Nama: Ratih Kurniasih
Npm: 2213053159

Izin menjawab pertanyaan dari saudari Arcilia Intan permadani

Dalam pengembangan modul ajar, sangat penting untuk mempertimbangkan keterampilan berbahasa yang baik, karena modul yang disusun dengan bahasa yang jelas, tepat, dan komunikatif akan membantu peserta didik memahami materi secara lebih efektif. Bahasa yang digunakan dalam modul harus sesuai dengan tingkat pemahaman peserta didik, sehingga tidak terlalu rumit namun tetap memperkenalkan kosakata dan konsep baru yang relevan. Hal ini tidak hanya membantu peserta didik memahami materi saat ini, tetapi juga mengembangkan kemampuan berbahasa dan berpikir kritis mereka.

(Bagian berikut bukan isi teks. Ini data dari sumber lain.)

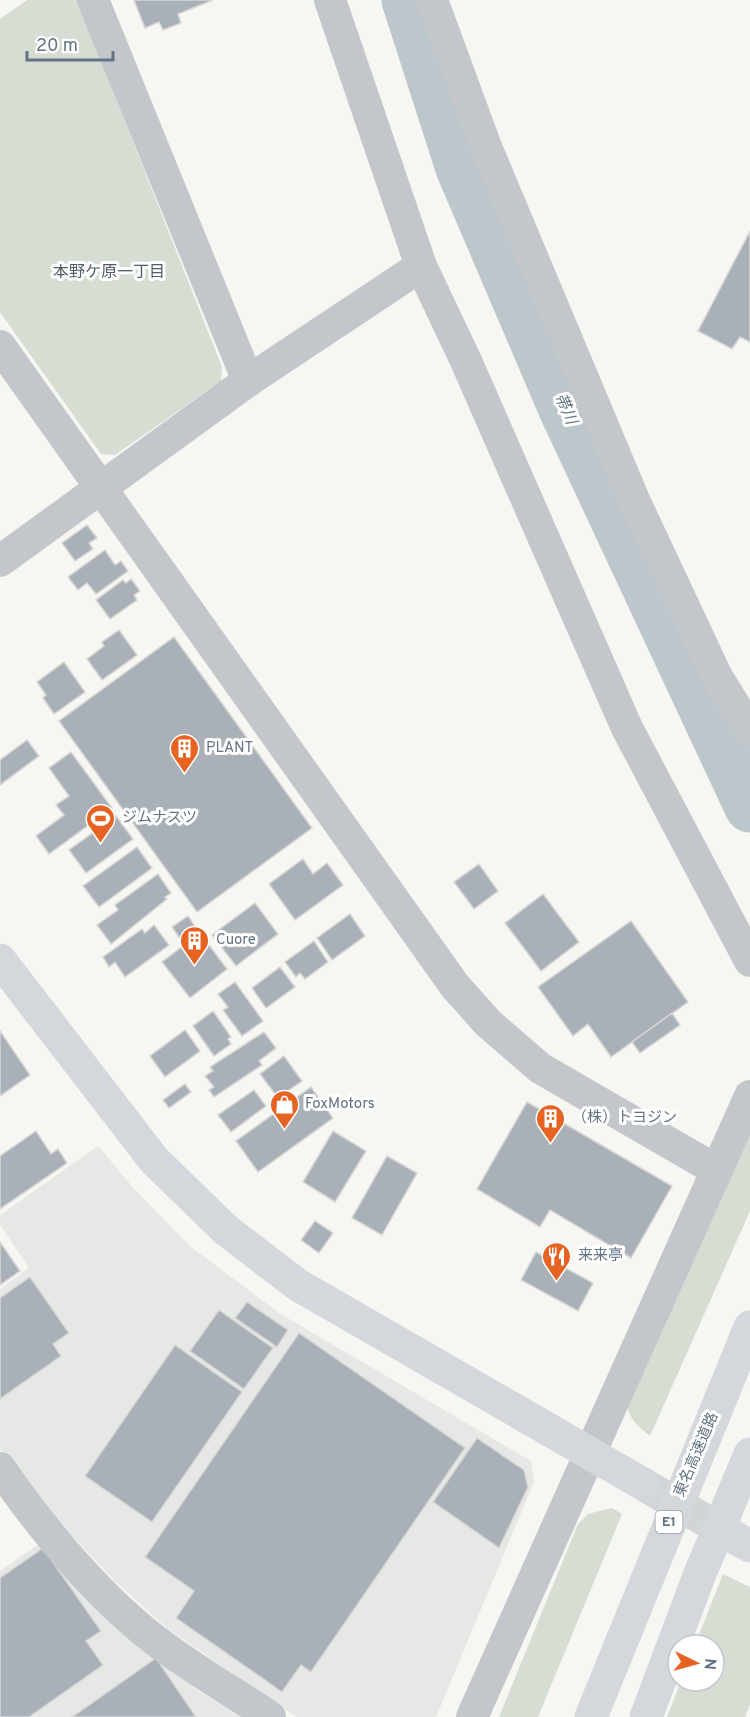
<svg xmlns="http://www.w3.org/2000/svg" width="750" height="1717" font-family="Overpass,'Noto Sans JP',sans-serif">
<rect width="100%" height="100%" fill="#f6f6f2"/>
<g fill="#e6e8e6">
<path d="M98 1146 136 1191 191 1247 279 1313 531 1461 534 1482 436 1717H297L168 1629 117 1583 44 1506 0 1448V1289L29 1268 0 1225V1215Z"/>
<path d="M37 1545 46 1548 124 1632 197 1690 240 1717H0V1571Z"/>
</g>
<g fill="#d6ddd3">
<path d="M27 0H77L222 367 221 381 115 455 101 454 0 312V19Z"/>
<path d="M750 1126V1211L650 1436C638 1426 629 1420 627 1404Z"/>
<path d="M612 1508 622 1514 538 1717H499L578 1524 588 1514Z"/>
<path d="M723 1574 750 1587V1704L745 1717H667L681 1681H714V1645H695Z"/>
</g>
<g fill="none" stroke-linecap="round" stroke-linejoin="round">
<path stroke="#bcc6cb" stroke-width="51" d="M407 0 461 168 564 409 750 807"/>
</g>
<g fill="#a9b0b7" stroke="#d7d7d5" stroke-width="1.5">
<path d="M134 0H213L178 14 181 23 163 30 159 22 145 28Z"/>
<path d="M750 231V342L740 337 732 349 698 331Z"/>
<path d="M87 525 97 538 89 543 93 549 75 561 62 543Z"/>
<path d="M105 550 115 565 121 561 128 571 96 594 87 583 78 590 68 577Z"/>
<path d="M131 579 140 591 134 595 137 600 110 619 96 600 123 580 126 583Z"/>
<path d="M119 630 137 655 102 680 87 659 104 646 102 642Z"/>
<path d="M174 637 312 828 197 912 59 721Z"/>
<path d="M64 662 85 692 54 714 43 698 46 695 37 682Z"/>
<path d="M27 740 39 756 0 785V760Z"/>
<path d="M71 752 112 808 49 854 36 836 64 815 56 805 69 796 49 768Z"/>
<path d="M116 816 133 839 86 873 69 850Z"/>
<path d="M137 847 152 868 99 907 83 886Z"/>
<path d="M303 859 313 874 327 863 343 885 295 920 269 884Z"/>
<path d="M479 864 498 891 474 909 454 882Z"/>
<path d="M158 874 171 893 165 897 167 899 111 944 97 925 118 910 115 905Z"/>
<path d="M543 894 579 942 541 971 505 923Z"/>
<path d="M255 903 278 934 236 966 212 935Z"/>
<path d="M350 914 365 936 332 960 317 938Z"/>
<path d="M188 916 197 929 181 940 172 927Z"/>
<path d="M631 921 688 1002 611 1057 588 1024 573 1036 538 987Z"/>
<path d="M154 925 169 945 125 977 115 962 109 967 103 957 142 929 145 933Z"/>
<path d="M200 933 227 969 190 998 162 962Z"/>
<path d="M314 941 328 962 305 979 300 973 296 977 285 962Z"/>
<path d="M280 967 295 987 266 1008 252 988Z"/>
<path d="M235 982 263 1021 242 1036 223 1010 228 1007 218 994Z"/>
<path d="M213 1011 231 1037 228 1039 231 1044 214 1056 193 1026Z"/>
<path d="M672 1013 680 1025 640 1053 632 1042Z"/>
<path d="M185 1030 200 1051 165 1077 150 1056Z"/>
<path d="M0 1031 30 1075 0 1096Z"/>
<path d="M264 1032 276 1048 259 1061 262 1065 214 1097 209 1090 214 1087 205 1076 213 1071 210 1067Z"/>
<path d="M284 1056 302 1081 278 1098 260 1074Z"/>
<path d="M185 1084 191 1092 169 1108 163 1100Z"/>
<path d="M311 1087 333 1118 258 1172 236 1141Z"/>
<path d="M254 1090 266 1106 231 1132 218 1115Z"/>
<path d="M527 1102 672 1186 631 1258 550 1210 540 1227 477 1189Z"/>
<path d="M36 1131 51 1154 58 1149 67 1163 0 1209V1156Z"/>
<path d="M333 1131 366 1151 335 1202 303 1182Z"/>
<path d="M387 1156 417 1173 382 1235 352 1218Z"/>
<path d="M315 1221 333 1233 319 1253 301 1240Z"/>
<path d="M0 1242 20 1271 0 1285Z"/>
<path d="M536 1252 593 1283 578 1311 521 1280Z"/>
<path d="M30 1277 69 1333 53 1344 61 1356 0 1399V1298Z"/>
<path d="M247 1302 288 1330 277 1347 235 1318Z"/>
<path d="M219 1310 273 1348 244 1389 190 1351Z"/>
<path d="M299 1333 465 1448 311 1672 301 1665 282 1692 176 1618 194 1591 145 1557Z"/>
<path d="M175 1345 242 1392 152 1522 85 1476Z"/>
<path d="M477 1438 524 1470 528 1487 499 1548 433 1502Z"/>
<path d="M43 1548 101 1631 86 1641 103 1665 29 1717H0V1578Z"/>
<path d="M156 1658 196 1717H72Z"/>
</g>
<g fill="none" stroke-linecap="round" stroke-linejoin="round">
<path stroke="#d2d5d6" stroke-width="33" stroke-dasharray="33 16" stroke-linecap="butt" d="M643 1484 739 1540"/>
<g stroke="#c3c6ca" stroke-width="32">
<path d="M93 0 248 381"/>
<path d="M330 0 421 266 466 361 627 728 750 961"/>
<path d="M432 0 486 147 634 500 717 677 750 730"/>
<path d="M0 346 455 986 488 1023 540 1068 716 1170"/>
<path d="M0 561 248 381 421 266"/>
<path d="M0 1468C44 1532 104 1604 167 1649 200 1673 236 1694 270 1717"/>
<path d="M472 1717 750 1096"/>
</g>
<g stroke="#d4d8dc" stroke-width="33">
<path d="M0 960 154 1160 226 1230 298 1285 643 1484"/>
<path d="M739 1540 750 1546"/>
</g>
<g stroke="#d4d8dc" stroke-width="33">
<path d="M591 1717 750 1327"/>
<path d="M646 1717 699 1576 750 1454"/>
</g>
</g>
<defs>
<symbol id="building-pin" viewBox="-11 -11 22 30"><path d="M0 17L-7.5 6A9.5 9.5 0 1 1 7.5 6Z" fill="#e66322" stroke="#fff"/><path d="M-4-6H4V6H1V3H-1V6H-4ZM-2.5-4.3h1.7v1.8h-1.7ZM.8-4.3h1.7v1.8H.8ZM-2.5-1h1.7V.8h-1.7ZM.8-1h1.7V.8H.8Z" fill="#fff"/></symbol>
<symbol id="stadium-pin" viewBox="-11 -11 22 30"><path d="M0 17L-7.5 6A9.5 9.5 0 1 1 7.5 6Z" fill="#e66322" stroke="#fff"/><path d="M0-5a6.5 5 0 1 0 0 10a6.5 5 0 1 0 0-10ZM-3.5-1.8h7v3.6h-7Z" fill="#fff"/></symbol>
<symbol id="shop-pin" viewBox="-11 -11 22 30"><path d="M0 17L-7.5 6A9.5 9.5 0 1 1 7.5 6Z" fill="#e66322" stroke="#fff"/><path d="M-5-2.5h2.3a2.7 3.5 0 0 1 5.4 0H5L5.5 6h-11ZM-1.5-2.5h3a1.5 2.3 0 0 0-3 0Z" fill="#fff"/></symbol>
<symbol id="restaurant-pin" viewBox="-11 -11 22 30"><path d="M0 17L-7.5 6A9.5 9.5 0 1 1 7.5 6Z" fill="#e66322" stroke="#fff"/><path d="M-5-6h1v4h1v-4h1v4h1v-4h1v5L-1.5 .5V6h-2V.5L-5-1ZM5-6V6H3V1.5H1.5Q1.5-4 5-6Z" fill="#fff"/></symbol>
</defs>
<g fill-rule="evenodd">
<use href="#building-pin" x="168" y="732" width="33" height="45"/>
<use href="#stadium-pin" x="84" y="802" width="33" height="45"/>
<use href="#building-pin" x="178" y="924" width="33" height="45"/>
<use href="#shop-pin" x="268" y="1088" width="33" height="45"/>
<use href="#building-pin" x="534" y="1102" width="33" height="45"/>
<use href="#restaurant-pin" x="540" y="1240" width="33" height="45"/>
</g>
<g text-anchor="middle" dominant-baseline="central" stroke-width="6" stroke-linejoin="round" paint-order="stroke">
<rect fill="#fff" stroke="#929da9" stroke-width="1.5" x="655.5" y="1511" width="27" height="22" rx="4.5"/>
<g font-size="14" font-weight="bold" fill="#647384">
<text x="669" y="1522">E1</text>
</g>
<g font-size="15" fill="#647384" stroke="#fff" text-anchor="start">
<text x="206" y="748">PLANT</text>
<text x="122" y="818">ジムナスツ</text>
<text x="216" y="940">Cuore</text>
<text x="305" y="1104">FoxMotors</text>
<text x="572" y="1118">（株）トヨジン</text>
<text x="578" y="1256">来来亭</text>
</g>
<g font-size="15" fill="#647384" stroke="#fff">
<text transform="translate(697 1455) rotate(-67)">東名高速道路</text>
</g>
<g font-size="16" fill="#525d69" stroke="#fff">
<text x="109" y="273">本野ケ原一丁目</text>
</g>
<g font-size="16" font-style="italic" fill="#607581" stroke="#fff">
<text transform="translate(565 409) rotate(66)">帯川</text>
</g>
</g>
<g transform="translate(696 1663) rotate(95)"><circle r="28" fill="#ffffff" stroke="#c1c7ce" stroke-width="1.5"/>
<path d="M0-4.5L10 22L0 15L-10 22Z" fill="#e66322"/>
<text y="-9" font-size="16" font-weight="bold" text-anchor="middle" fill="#647384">N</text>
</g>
<path d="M27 51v9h86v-9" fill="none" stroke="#647384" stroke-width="3"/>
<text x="36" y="51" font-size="18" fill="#647384" stroke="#ffffff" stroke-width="4.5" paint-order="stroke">20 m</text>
</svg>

Untuk meningkatkan literasi peserta didik ke jenjang berikutnya, modul ajar sebaiknya mencakup berbagai kegiatan yang mendorong kemampuan literasi, seperti aktivitas membaca yang melibatkan teks-teks informatif maupun naratif, latihan memahami dan menganalisis teks, serta pertanyaan-pertanyaan yang mengasah kemampuan berpikir kritis. Selain itu, tugas menulis dan berdiskusi juga penting untuk mengembangkan kemampuan berbahasa secara menyeluruh, karena mereka belajar mengungkapkan ide secara tertulis dan lisan. Pendekatan ini akan membekali peserta didik dengan keterampilan literasi yang lebih baik, yang menjadi dasar penting untuk jenjang pendidikan selanjutnya.
Nam: Ratih Kurniasih
Npm: 2213053159

Izin menjawab pertanyaan saudari Mery Nurkhaliza

Dalam pembelajaran berbasis proyek atau kolaboratif, perencanaan waktu dalam modul ajar bisa fleksibel tetapi tetap terstruktur dengan cara:
1. Membuat Kerangka Waktu yang Longgar tapi Berurutan: Tentukan tahapan proyek dengan rentang waktu yang fleksibel agar bisa menyesuaikan kebutuhan kelompok, tetapi tetap saling terhubung secara urutan.
2. Menyediakan Checkpoints atau Evaluasi Berkala: Sisipkan evaluasi di setiap tahap untuk memastikan kemajuan sesuai jadwal dan mengidentifikasi kendala lebih awal.
3. Alokasi Waktu Berdasarkan Prioritas dan Kompleksitas Tahapan: Berikan waktu lebih banyak pada tahap inti atau yang membutuhkan analisis mendalam, sementara tahap awal dan akhir cukup dengan waktu yang proporsional.

Pendekatan ini menjaga fleksibilitas tanpa mengorbankan kualitas hasil proyek.